【アイテム紹介】ハンドピース

エアブラシは塗料を入れて吹き付けを行なう「ハンドピース」とエアを送り出す「コンプレッサー」、またはガス缶から成り立っています。ムラのない薄い塗膜を吹き付け塗装できるほか、エアブラシの使い方次第で多彩な表現ができます。
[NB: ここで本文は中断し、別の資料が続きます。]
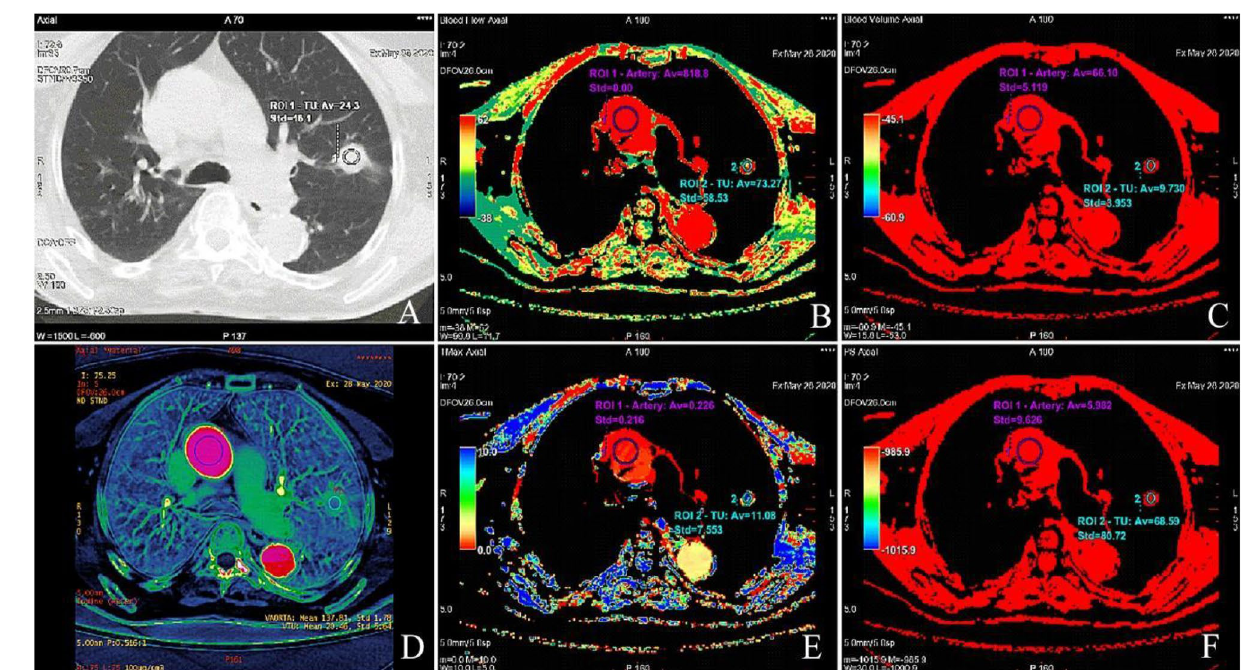
Figure 4. ( A ) CT scan displaying a circular ROI manually placed on the TU with average value of 24.3 HU. ( B ) BF 73.27 ml/100 g/min presents the mean flow rate through vasculature in the ROI tissue region of the TU. ROI 1 (purple color) represents the aorta, ROI 2 (green) denotes the tumor cross-section. ( C ) BV 9.73 ml/100 g presents the mean volume of flowing blood within a vasculature of the tissue region. ( D ) Contrast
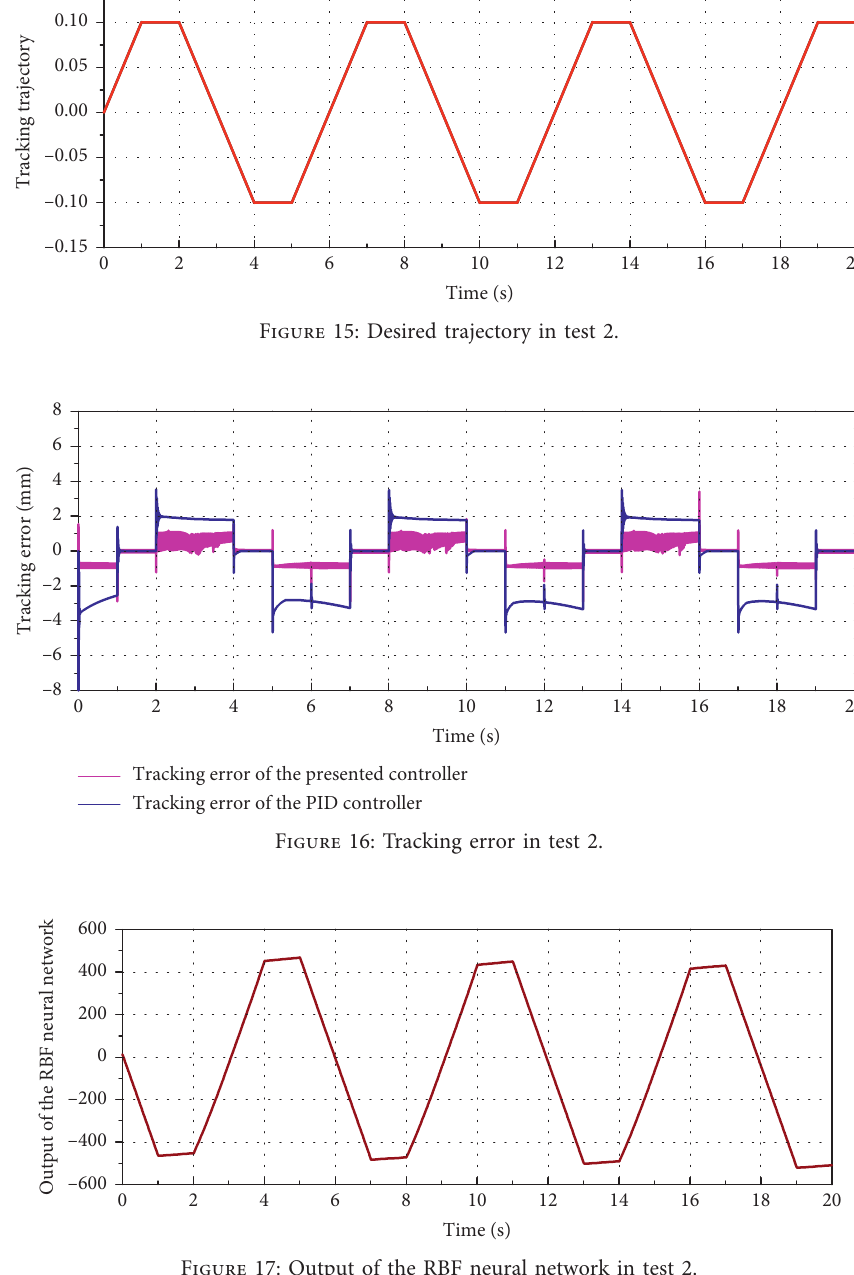
Figure 17: Output of the RBF neural network in test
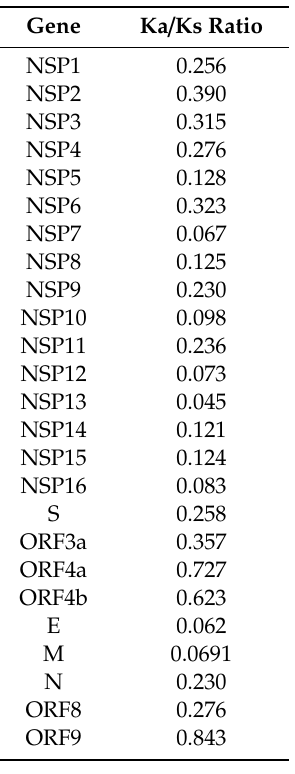
Table 4. Estimation of nonsynonymous and synonymous substitution rates in the genomes of BtCoV / Rh /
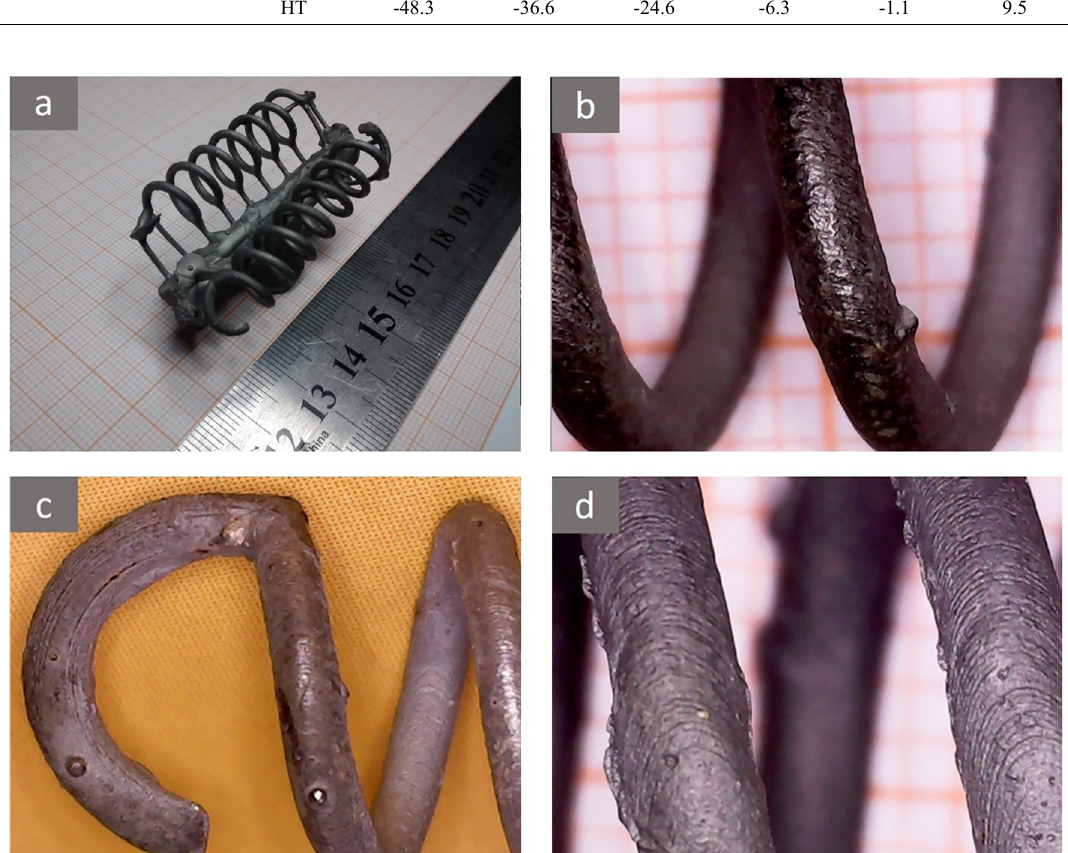
Figure 4. Some images of the Ni-Ti SMA springs manufactured by investment casting. a) SPG-D1.5. b) SPG-D1.0. c) SPG-D1.5. d) SPG-D2.0.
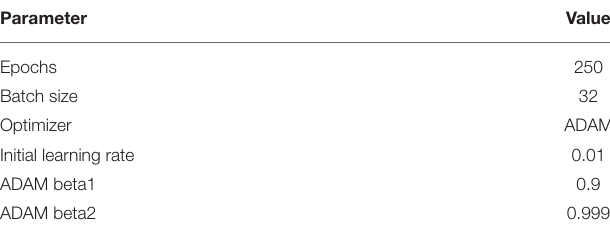
TABLE 2 | Training parameters of the auditory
筆やスプレーと違い模型や美術に疎い人からは馴染みのない道具であることから、高等テクニックが使える上級者向けのアイテムというイメージを持たれている方が見受けられます。
しかし、筆塗りの方が高度な技術を求められますし、スプレー缶は単一の色を一定の太さでしか出力できないため道具として制限がエアブラシより多いです。
基本的な使用法や調色のコツをおさえれば安定してキレイな塗装を行なえるため、エアブラシは是非オススメしたいアイテムです。
エアブラシのハンドピースにクローズアップして、ハンドピースの種類と特徴を以下にまとめてみました。

ハンドピースの種類

シングルアクションとダブルアクションとトリガータイプ

噴射ボタンを缶スプレーのようにボタンを押すことで塗料が噴射されますが、この機能のみのものをシングルアクションと言います。シングルアクションは缶スプレー同様、塗料の量をコントロールできませんが、広い面積を塗装する際に安定した吹き付けを行なうことができます。構造が単純で操作が簡単ということもあり、GSIクレオスのプロスプレーシリーズなどのエントリーモデルに広く採用されている方式です。

GSIクレオス
プロコンBOY SAe シングルアクション
参照: http://www.mr-hobby.com/itemDetail.php?iId=26

この噴射ボタンを押し込むことでエアを前後に動かすことで塗料の噴射量(=太さ)をコントロールできるものをダブルアクションと言います。シングルアクションのエアブラシもボタンとは別に設置されたダイアルなどで噴射量をコントロールできますが、ダブルアクションの方が塗装作業を止めずに行えるためお手軽です。

GSIクレオス
プロコンBOY WAダブルアクション 0.3mm
参照: http://www.mr-hobby.com/itemDetail.php?iId=22

シングルアクションとダブルアクションは噴射ボタンがハンドピース上部に備え付けられていますが、この噴射ボタンが引き金状になっているものがトリガータイプです。トリガーを引く深さによって吹き付け量を調整できるほか、長時間使っても疲れにくいというメリットがあります。人によっては吹き付け箇所が狙いやすいという特徴がありますが、引き金の微妙なコントロールは人を選びます。

ドロップ式と吸い上げ式

塗料の供給方法はタンクを上部に設置するドロップ方式と下部に設置する吸い上げ方式の2点があります。

タミヤ
スプレーワーク HG シングルエアーブラシ
参照: https://www.tamiya.com/japan/products/74519/index.html

ドロップ方式のなかでもカップがハンドピースと固定されているイモ付け式、取り外しができる着脱式があります。着脱式は上方から取り付けるタイプと横から取り付けるタイプに細分化されています。
ドロップ方式は塗料を無駄なく使うことができるほか着脱式のものはカップを大容量のものに変更できるものもあります。

GSIクレオス
プロスプレーMk-6
参照: http://www.mr-hobby.com/itemDetail.php?iId=1841

吸い上げ方式は懸垂式とも呼ばれています。
エアの吹き出し口の下方にビンが取り付けられており、このビンはGSIクレオスやタミヤから発売されているラッカー系塗料のビンと同規格のため、(希釈さえ行えていれば)ビンを移し替える手間がないという特徴があります。吸い上げ方式は吸い上げるためのストロー状のパーツやノズルの手入れが面倒なのでドロップタイプがお勧めです。

おすすめのエアブラシ

エアブラシを初めて導入する場合、高いものを買って失敗したくないという気持ちがあるため、安価な製品を検討してしまいがちですが、エアブラシのメリットをフル活用したい場合はある程度の出費が必要だと思います。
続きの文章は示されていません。